The conference also hopes to encourage material studies of Carrara marble applications in the Low Countries following theoretical and practical models explored in Italy in the last few decades, particularly those concerning Michelangelo, Bernini and Canova; and inversely those of conservation/restoration techniques and philosophies explored in the Netherlands and Belgium (e.g. the projects of the tomb monuments of William the Silent and Admiral Tromp).
As such, the conference intends to obtain a greater understanding of the use of Carrara marble in the sculpture and architecture of the Low Countries, while studying the success factors of this marble, those that stimulated it and brought it to such a development.

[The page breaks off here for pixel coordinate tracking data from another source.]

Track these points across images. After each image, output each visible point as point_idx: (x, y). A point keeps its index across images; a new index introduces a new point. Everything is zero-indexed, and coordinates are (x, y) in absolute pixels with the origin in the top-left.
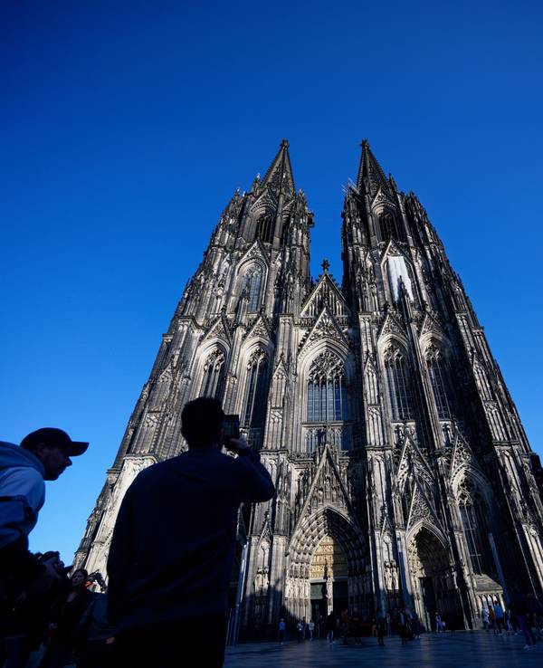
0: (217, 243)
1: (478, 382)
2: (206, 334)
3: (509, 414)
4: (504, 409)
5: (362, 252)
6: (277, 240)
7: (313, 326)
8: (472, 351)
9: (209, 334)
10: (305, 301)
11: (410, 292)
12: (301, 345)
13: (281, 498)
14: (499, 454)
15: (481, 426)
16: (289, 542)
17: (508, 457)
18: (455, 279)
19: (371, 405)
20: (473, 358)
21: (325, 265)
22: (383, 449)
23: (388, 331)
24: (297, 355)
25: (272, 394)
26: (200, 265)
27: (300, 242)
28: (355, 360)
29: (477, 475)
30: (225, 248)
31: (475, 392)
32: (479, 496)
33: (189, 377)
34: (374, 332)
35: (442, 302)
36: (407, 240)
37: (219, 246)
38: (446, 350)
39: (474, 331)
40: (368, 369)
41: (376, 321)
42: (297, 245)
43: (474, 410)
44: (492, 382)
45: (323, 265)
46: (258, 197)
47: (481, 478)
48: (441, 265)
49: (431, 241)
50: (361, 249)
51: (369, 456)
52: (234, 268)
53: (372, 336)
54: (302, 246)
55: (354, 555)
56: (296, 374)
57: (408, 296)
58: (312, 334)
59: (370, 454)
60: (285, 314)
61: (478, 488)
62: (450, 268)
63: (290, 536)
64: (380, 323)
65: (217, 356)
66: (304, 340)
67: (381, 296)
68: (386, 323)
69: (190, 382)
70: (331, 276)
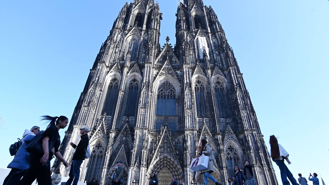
0: (116, 27)
1: (239, 101)
2: (110, 70)
3: (252, 116)
4: (250, 114)
5: (185, 34)
6: (144, 26)
7: (160, 69)
8: (237, 85)
9: (112, 70)
10: (157, 56)
11: (208, 54)
12: (155, 78)
13: (144, 150)
14: (246, 135)
15: (239, 121)
16: (147, 170)
17: (250, 136)
18: (230, 49)
19: (188, 109)
20: (237, 88)
21: (168, 39)
22: (193, 130)
23: (197, 73)
24: (153, 82)
25: (140, 101)
26: (108, 37)
27: (155, 27)
28: (180, 86)
29: (236, 144)
30: (120, 29)
31: (238, 105)
32: (236, 154)
33: (102, 91)
34: (190, 73)
35: (224, 61)
36: (207, 30)
37: (117, 28)
38: (225, 84)
39: (238, 75)
40: (187, 91)
41: (191, 68)
42: (154, 29)
43: (236, 113)
44: (245, 101)
45: (166, 39)
46: (137, 5)
47: (237, 146)
48: (224, 42)
49: (219, 30)
50: (185, 32)
51: (186, 133)
52: (124, 39)
53: (189, 75)
54: (157, 29)
55: (176, 178)
56: (152, 92)
57: (207, 56)
58: (160, 72)
59: (186, 132)
60: (148, 63)
61: (236, 150)
62: (228, 44)
63: (148, 168)
64: (193, 69)
65: (114, 81)
66: (156, 76)
67: (194, 56)
68: (196, 69)
69: (102, 93)
70: (170, 44)
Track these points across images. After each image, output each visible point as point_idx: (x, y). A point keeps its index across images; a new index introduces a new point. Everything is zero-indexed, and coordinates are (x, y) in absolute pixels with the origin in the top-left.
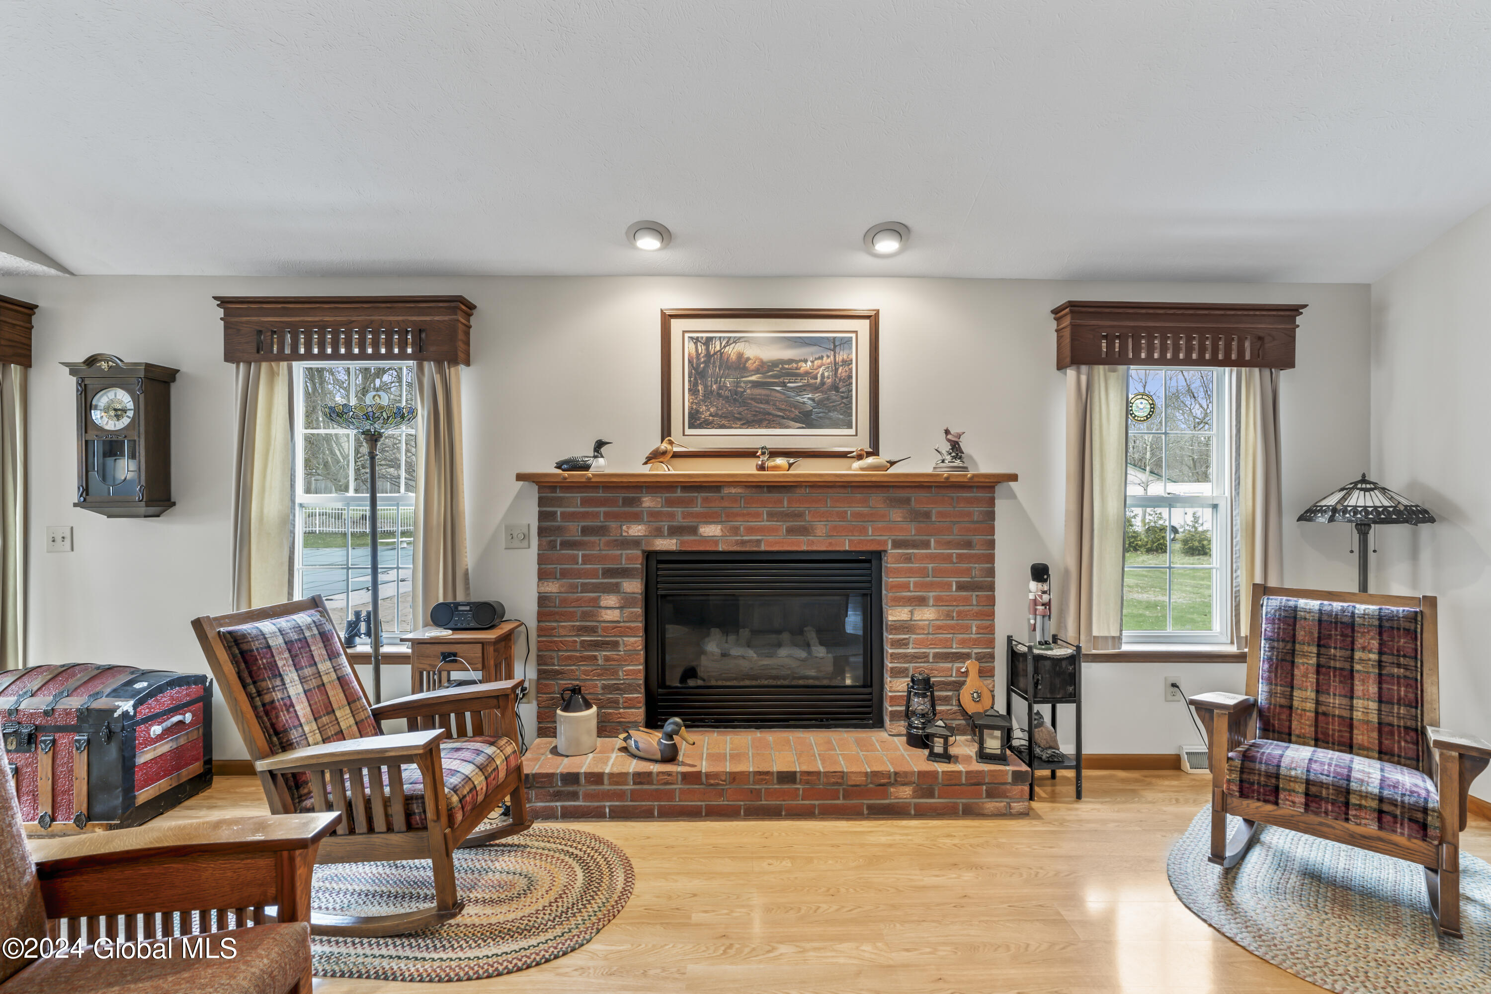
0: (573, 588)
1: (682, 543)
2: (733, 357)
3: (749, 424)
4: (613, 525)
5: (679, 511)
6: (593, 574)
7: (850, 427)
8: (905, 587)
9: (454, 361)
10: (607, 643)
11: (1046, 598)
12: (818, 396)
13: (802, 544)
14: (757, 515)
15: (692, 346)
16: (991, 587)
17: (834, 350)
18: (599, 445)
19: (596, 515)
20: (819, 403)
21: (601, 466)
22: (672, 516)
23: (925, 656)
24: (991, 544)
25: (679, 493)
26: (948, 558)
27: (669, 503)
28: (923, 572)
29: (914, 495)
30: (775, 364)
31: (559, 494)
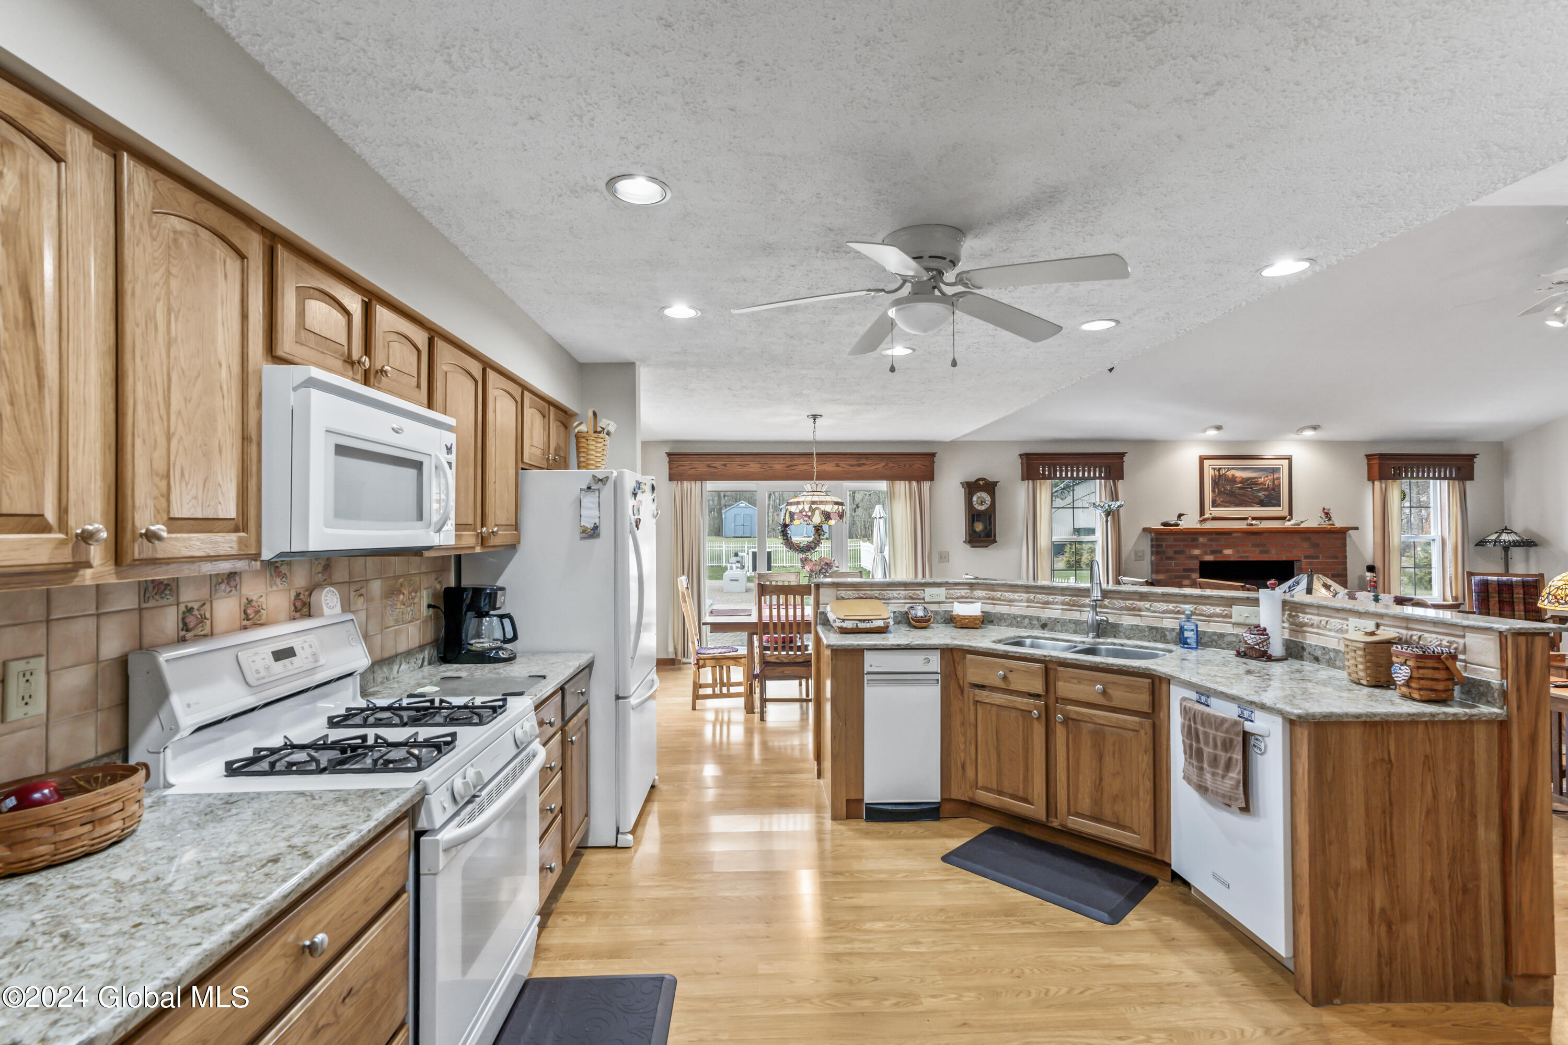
1: (1216, 557)
2: (1231, 476)
3: (1237, 505)
4: (1187, 550)
5: (1214, 543)
7: (1280, 506)
9: (1118, 479)
11: (1374, 579)
12: (1266, 493)
13: (1266, 557)
14: (1247, 545)
15: (1213, 471)
16: (1345, 576)
17: (1273, 473)
18: (1180, 516)
19: (1179, 545)
20: (1266, 496)
21: (1185, 524)
24: (1345, 557)
25: (1214, 536)
26: (1327, 563)
27: (1210, 540)
28: (1317, 569)
29: (1311, 537)
30: (1248, 479)
31: (1162, 537)
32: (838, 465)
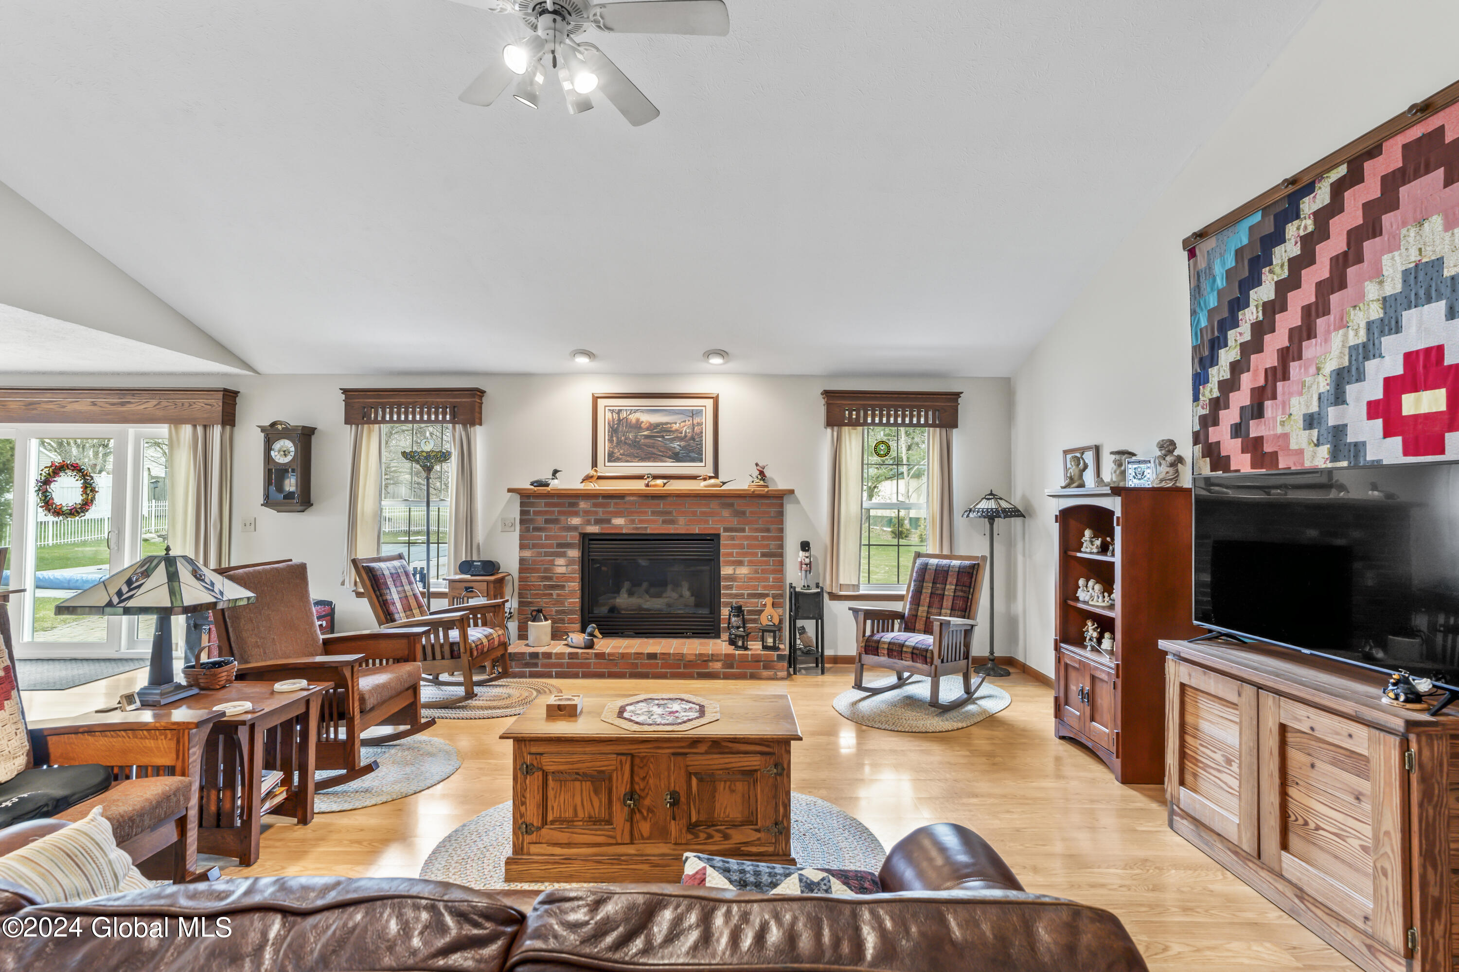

One might even tentatively speak of a Carrara marble “revolution” in the Low Countries (from about 1600 onwards), completely changing the practice and perception of both sculptural and architectural endeavour in the Low Countries, a phenomenon that remains undervalued and understudied.
The conference will also have a natural follow-on with the one organised in September 2012 by the Musée provincial des Arts anciens at Namur on the extraction and use of Belgian marble, particularly that of Saint-Rémy.
Possible issues to be addressed (non-limitative list):

International exchanges between Carrara and the Low Countries
- The trade in Carrara marble
- Technical innovation between Carrara and Belgium
- Low Countries sculptors in Carrara

The introduction of Carrara marble in Belgium and the Netherlands and its flourishing in the 17th century
- Conrat Meit/Pietro Torrigiani
- The “Marble Temple” in Antwerp, the Jesuit church
- The Royal Palace of Amsterdam

The social prestige of Carrara marble
- The prestige of the association of Carrara white and Belgian black marble
- Carrara marble in Antwerp baroque altarpieces
- The imitation of Carrara marble in altarpieces
- The imitation of Carrara marble in historic interiors
- Portraiture in Carrara marble

Carrara marble in the third world power, Belgium, and in the Netherlands (c.1880-1914)
- The Brussels Cemetary at Laken
- The “Escalier des Ambassadeurs” of Versailles at the Egmont-Arenberg Palace in Brussels
- Carrara marble in Brussels architecture 1880-1914
- Carrara in Rotterdam

Low Countries artists and architects at home and abroad
- Aart Schonk
- Hilde van Sumeren

Historic Carrara marble floors
- Renaissance to Baroque
- The techniques and tradition of single-slab marble hallways

BACKGROUND AND OUTLOOK
The conference will constitute a follow-up from the study days it held in Belgium about the extraction and use of Belgian marble between 2003 and 2009. The Musée provincial des Arts anciens du Namurois will further organise an international conference about Saint-Remy marble in September 2012.